Operator¶

Operator is the daily management of IT resources by IT operations personnel, handling workspace tasks.

Operator Overview

To meet the needs of different operations and maintenance (O&M) scenarios, the O&M management module is designed with the following core subpages:

Overview
Provides a holistic view of the cluster by displaying key metrics on a large dashboard, including node resource usage, GPU utilization, GPU power consumption, and GPU device temperature. O&M personnel can quickly identify cluster bottlenecks and resource anomalies and make timely decisions.
Resource Flavor
Used to define available compute resource objects in the cluster, including CPU, memory, and GPU resources. Through resource pools, workloads can be bound to specific node types, enabling fine-grained resource allocation and management, thereby improving scheduling efficiency and overall cluster performance.
Queue Management
Used to manage and optimize batch workloads by scheduling tasks through a queue system. Queue management enables合理 resource allocation and balances the execution order of high-priority and low-priority tasks, improving cluster throughput and reducing resource idle time.
GPU Info
Automatically aggregates GPU resource information across the entire platform and provides detailed visibility into GPU device status. Administrators can view per-GPU load statistics, power usage, temperature, and running tasks, supporting GPU resource monitoring and optimized scheduling.

Common Terminology¶

GPU Allocation
Statistics on the GPU allocation status of all unfinished jobs in the current cluster, and calculate the ratio between requested GPUs (Request) and total resources (Total).
GPU Utilization
Statistics on the actual resource utilization of all running jobs in the current cluster, and calculate the ratio between the actual GPU usage and total resources.
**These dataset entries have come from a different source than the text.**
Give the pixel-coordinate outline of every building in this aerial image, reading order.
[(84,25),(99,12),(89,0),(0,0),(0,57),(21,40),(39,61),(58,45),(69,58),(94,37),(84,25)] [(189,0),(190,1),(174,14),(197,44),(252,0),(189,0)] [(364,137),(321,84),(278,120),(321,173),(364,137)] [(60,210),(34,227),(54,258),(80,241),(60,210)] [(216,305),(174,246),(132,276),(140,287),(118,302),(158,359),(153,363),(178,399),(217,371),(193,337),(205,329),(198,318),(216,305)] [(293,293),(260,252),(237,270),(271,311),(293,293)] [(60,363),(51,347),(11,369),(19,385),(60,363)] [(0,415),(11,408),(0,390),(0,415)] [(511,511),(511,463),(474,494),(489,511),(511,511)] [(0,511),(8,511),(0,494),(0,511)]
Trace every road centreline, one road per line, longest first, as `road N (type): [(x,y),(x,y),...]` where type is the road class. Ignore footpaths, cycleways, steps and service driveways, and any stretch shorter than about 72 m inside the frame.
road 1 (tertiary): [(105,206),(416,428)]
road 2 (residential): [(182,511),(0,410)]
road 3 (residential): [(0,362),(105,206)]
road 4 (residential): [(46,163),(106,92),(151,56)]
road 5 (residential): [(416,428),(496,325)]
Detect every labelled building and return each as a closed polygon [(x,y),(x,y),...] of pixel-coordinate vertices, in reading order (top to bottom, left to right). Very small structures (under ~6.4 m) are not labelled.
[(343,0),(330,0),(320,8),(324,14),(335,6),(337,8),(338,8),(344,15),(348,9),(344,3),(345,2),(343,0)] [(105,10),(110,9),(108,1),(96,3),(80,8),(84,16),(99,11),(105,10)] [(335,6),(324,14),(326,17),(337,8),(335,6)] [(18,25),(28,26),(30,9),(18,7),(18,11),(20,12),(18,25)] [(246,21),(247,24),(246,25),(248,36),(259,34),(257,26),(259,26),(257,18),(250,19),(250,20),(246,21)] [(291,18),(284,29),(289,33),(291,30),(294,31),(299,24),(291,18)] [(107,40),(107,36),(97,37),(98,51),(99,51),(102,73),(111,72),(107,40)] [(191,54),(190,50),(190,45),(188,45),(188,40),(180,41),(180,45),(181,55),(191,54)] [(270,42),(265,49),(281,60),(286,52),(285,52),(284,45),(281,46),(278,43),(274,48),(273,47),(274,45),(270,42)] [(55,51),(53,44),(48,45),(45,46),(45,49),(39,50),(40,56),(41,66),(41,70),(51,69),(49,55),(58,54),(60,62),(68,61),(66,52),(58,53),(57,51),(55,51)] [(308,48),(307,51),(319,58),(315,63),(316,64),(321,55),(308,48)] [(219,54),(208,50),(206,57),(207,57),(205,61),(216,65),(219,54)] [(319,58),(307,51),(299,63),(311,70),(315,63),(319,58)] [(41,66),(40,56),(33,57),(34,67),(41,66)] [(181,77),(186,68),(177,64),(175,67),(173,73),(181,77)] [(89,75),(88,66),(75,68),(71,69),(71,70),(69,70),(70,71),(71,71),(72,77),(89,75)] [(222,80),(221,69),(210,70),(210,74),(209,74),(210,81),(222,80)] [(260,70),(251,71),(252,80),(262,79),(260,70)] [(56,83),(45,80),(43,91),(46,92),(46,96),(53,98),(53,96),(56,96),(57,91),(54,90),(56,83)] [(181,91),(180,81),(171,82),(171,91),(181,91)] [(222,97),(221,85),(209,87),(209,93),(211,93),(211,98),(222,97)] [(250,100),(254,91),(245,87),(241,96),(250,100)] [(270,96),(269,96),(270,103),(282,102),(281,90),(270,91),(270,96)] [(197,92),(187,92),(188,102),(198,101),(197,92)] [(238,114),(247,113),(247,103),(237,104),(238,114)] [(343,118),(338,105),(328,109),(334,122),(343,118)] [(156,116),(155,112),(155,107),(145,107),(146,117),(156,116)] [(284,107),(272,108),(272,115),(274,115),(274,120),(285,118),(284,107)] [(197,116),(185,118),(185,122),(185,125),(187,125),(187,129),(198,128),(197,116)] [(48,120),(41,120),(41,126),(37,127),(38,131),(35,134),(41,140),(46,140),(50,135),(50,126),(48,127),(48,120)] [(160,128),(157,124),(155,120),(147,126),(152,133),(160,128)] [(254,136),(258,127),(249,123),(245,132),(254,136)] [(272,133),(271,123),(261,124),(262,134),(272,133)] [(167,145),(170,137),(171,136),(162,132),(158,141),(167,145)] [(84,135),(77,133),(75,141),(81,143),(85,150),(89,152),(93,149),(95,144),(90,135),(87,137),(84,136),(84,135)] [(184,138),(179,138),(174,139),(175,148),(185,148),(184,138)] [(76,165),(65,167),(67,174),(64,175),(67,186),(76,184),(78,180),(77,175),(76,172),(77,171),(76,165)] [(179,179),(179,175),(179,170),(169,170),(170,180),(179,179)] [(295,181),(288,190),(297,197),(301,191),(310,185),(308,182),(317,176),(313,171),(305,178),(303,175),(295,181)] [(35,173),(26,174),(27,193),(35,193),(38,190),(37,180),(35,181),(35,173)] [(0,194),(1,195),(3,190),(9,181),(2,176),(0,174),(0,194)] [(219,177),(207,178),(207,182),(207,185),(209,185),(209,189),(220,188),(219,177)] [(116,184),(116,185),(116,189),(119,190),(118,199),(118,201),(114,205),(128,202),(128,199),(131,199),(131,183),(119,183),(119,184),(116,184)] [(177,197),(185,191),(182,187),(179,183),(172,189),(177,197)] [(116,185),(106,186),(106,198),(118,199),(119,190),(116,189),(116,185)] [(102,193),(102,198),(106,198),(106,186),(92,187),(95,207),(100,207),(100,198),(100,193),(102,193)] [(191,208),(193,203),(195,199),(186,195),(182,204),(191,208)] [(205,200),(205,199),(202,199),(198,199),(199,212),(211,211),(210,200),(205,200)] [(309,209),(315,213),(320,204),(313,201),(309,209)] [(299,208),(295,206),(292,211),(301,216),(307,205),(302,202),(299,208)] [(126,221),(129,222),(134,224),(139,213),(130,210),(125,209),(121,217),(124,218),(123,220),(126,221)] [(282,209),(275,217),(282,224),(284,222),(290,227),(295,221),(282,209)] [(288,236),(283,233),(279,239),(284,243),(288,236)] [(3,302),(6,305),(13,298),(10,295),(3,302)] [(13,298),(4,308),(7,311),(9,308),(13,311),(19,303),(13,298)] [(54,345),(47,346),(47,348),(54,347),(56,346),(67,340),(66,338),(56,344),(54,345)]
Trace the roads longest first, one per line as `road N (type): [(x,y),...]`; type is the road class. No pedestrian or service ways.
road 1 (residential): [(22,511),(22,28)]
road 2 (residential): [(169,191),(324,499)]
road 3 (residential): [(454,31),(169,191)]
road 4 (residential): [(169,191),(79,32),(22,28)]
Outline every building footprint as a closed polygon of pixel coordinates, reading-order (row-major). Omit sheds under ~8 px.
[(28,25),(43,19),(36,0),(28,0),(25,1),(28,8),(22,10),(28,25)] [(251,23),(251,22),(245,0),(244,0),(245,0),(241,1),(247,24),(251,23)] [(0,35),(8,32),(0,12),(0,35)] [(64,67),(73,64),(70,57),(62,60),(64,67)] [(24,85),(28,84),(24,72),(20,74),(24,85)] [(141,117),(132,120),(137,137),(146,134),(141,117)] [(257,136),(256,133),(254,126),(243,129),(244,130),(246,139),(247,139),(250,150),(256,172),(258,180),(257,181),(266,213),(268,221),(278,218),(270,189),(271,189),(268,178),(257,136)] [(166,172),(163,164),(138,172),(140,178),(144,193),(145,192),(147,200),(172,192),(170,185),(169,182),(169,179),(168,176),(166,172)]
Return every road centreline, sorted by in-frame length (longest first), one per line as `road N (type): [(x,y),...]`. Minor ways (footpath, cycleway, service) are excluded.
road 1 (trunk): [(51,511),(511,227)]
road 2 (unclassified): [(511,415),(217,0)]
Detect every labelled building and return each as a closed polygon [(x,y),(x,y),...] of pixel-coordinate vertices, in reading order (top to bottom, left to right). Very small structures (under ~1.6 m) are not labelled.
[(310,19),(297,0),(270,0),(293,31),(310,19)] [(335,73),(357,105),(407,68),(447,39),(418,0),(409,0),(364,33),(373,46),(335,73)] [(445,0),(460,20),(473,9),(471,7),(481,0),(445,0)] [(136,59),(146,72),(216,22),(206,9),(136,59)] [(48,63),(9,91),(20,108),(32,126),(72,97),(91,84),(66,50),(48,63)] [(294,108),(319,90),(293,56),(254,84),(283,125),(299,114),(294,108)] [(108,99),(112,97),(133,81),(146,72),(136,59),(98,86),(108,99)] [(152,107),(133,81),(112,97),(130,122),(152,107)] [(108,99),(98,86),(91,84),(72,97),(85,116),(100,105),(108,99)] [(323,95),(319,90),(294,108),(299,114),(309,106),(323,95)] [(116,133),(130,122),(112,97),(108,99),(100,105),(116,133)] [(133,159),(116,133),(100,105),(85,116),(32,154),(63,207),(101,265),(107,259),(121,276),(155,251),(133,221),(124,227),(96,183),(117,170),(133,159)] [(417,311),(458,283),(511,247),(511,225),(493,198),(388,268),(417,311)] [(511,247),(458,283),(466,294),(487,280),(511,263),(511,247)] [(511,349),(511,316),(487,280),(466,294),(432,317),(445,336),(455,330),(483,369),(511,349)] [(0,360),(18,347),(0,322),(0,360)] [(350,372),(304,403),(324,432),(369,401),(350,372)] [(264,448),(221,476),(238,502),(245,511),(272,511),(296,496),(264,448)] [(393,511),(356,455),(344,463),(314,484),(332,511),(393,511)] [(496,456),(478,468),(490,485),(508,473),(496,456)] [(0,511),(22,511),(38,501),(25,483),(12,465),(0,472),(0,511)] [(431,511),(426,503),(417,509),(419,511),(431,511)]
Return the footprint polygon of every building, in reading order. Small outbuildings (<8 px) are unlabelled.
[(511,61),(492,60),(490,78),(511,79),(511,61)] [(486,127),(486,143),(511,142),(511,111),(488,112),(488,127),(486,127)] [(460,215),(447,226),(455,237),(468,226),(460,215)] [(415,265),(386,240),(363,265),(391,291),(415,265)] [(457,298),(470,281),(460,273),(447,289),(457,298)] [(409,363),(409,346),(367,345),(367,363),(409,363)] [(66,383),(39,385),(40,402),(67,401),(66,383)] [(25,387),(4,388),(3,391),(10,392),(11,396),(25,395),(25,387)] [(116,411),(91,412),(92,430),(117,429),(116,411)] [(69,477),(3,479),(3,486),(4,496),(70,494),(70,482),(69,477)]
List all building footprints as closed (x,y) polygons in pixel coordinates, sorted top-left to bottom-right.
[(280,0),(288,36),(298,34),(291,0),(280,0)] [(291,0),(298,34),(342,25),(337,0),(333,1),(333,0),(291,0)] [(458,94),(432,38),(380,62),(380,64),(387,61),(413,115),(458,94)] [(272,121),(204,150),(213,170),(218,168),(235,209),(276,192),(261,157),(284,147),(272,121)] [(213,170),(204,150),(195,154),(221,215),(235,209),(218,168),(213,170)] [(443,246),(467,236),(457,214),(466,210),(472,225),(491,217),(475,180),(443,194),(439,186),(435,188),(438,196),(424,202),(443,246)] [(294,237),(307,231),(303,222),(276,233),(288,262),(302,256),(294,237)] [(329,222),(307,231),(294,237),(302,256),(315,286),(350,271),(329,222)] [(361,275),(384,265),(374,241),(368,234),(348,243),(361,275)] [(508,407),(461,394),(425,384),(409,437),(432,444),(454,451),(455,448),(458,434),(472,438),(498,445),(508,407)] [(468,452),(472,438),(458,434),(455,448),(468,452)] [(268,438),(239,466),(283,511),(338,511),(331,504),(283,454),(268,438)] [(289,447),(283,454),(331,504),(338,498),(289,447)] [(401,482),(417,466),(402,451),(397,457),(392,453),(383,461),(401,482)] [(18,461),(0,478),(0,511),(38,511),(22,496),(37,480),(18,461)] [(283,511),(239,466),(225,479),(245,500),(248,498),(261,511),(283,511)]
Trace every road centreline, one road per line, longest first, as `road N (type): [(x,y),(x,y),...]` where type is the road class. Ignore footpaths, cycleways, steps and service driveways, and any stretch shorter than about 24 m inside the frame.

Real-Time Monitoring and Alerts
In conjunction with the Overview page, configure threshold-based alerts for GPU temperature, power, and utilization to notify O&M personnel immediately in abnormal situations, preventing hardware damage and task failures.
Resource Pool Strategy Optimization
Divide resource pools appropriately for different types of workloads (short jobs, long-running jobs, GPU-intensive tasks, etc.) to improve resource reuse and reduce task queueing time.
Queue Scheduling Optimization
Design fair or weighted scheduling strategies based on task priority, resource requirements, and historical runtime to improve task completion rates and overall cluster throughput.
GPU Resource Analysis
Regularly analyze GPU utilization and allocation data to identify inefficient resource usage, and adjust task assignment or migration strategies to maximize GPU utilization.
O&M Reports
Generate periodic reports covering resource usage trends, task completion status, and GPU efficiency to provide data-driven support for decision-making.